Equatorial winds ripple down to Antarctica
Researchers have uncovered a critical connection between winds at Earth's equator and atmospheric waves 6,000 miles away at the South Pole.
The U.S. National Science Foundation-funded team has found, for the first time, evidence in Antarctica of a Quasi-Biennial Oscillation (QBO) -- an atmospheric circulation pattern that originates at the equator.
The University of Colorado Boulder-led discovery highlights how winds in the deep tropics affect the remote South Pole, in particular the polar vortex, which can trigger outbreaks of cold weather patterns in mid-latitudes. Scientists will be able to use this information to better understand the planet's weather and climate patterns and improve atmospheric models.
"We have now seen how this atmospheric pattern propagates from the equator all the way to the high latitudes of Antarctica, showing how these far-away regions can be linked in ways we didn't know about before," said Zimu Li, lead author of the study, published in the Journal of Geophysical Research: Atmospheres.
Every two years or so, the QBO causes the stratospheric winds at Earth's equator to switch direction, alternating between easterly and westerly.

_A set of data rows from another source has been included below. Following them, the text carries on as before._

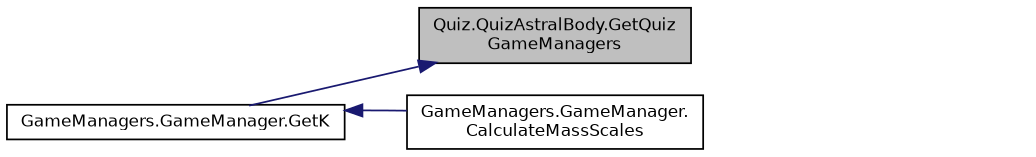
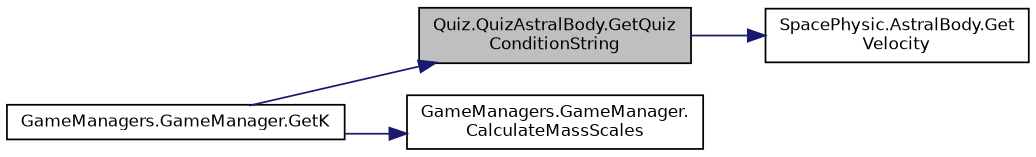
  digraph {
    rankdir=LR
    node [color=black fillcolor=white fontname=Helvetica fontsize=10 shape=record style=filled]
    edge [color=midnightblue fontname=Helvetica fontsize=10 labelfontname=Helvetica labelfontsize=10 style=solid]
-   n1 [fillcolor=grey75 fontcolor=black height=0.2 label="Quiz.QuizAstralBody.GetQuiz\lGameManagers" width=0.4]
+   n1 [fillcolor=grey75 fontcolor=black height=0.2 label="Quiz.QuizAstralBody.GetQuiz\lConditionString" width=0.4]
+   n2 [height=0.2 label="SpacePhysic.AstralBody.Get\lVelocity" width=0.4]
    n3 [height=0.2 label="GameManagers.GameManager.GetK" width=0.4]
    n4 [height=0.2 label="GameManagers.GameManager.\lCalculateMassScales" width=0.4]
+   n1 -> n2
    n3 -> n1
-   n4 -> n3
+   n3 -> n4
  }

The study reports that the Antarctic vortex expands during the QBO easterly phase and contracts during the westerly phase. The team suspects that the QBO's effect on polar vortex behavior in turn affects the behavior of atmospheric waves called gravity waves, which travel across different layers of the atmosphere.
The researchers identified specific kinds of changes in those gravity waves. The waves are stronger during the easterly period of the QBO and weaker when the QBO is westerly.
For the last nine years, members of the team have spent long seasons at McMurdo Station, Antarctica, braving 24-hour darkness and frigid temperatures to operate custom lasers and measure patterns in Earth's atmosphere.
"These researchers have made a Herculean effort to obtain the data sets required to address important questions about the energetic coupling between different regions of the atmosphere," said Robert Moore, a program director in NSF's Office of Polar Programs. "The results not only impact weather models, but also impact models of near-Earth space."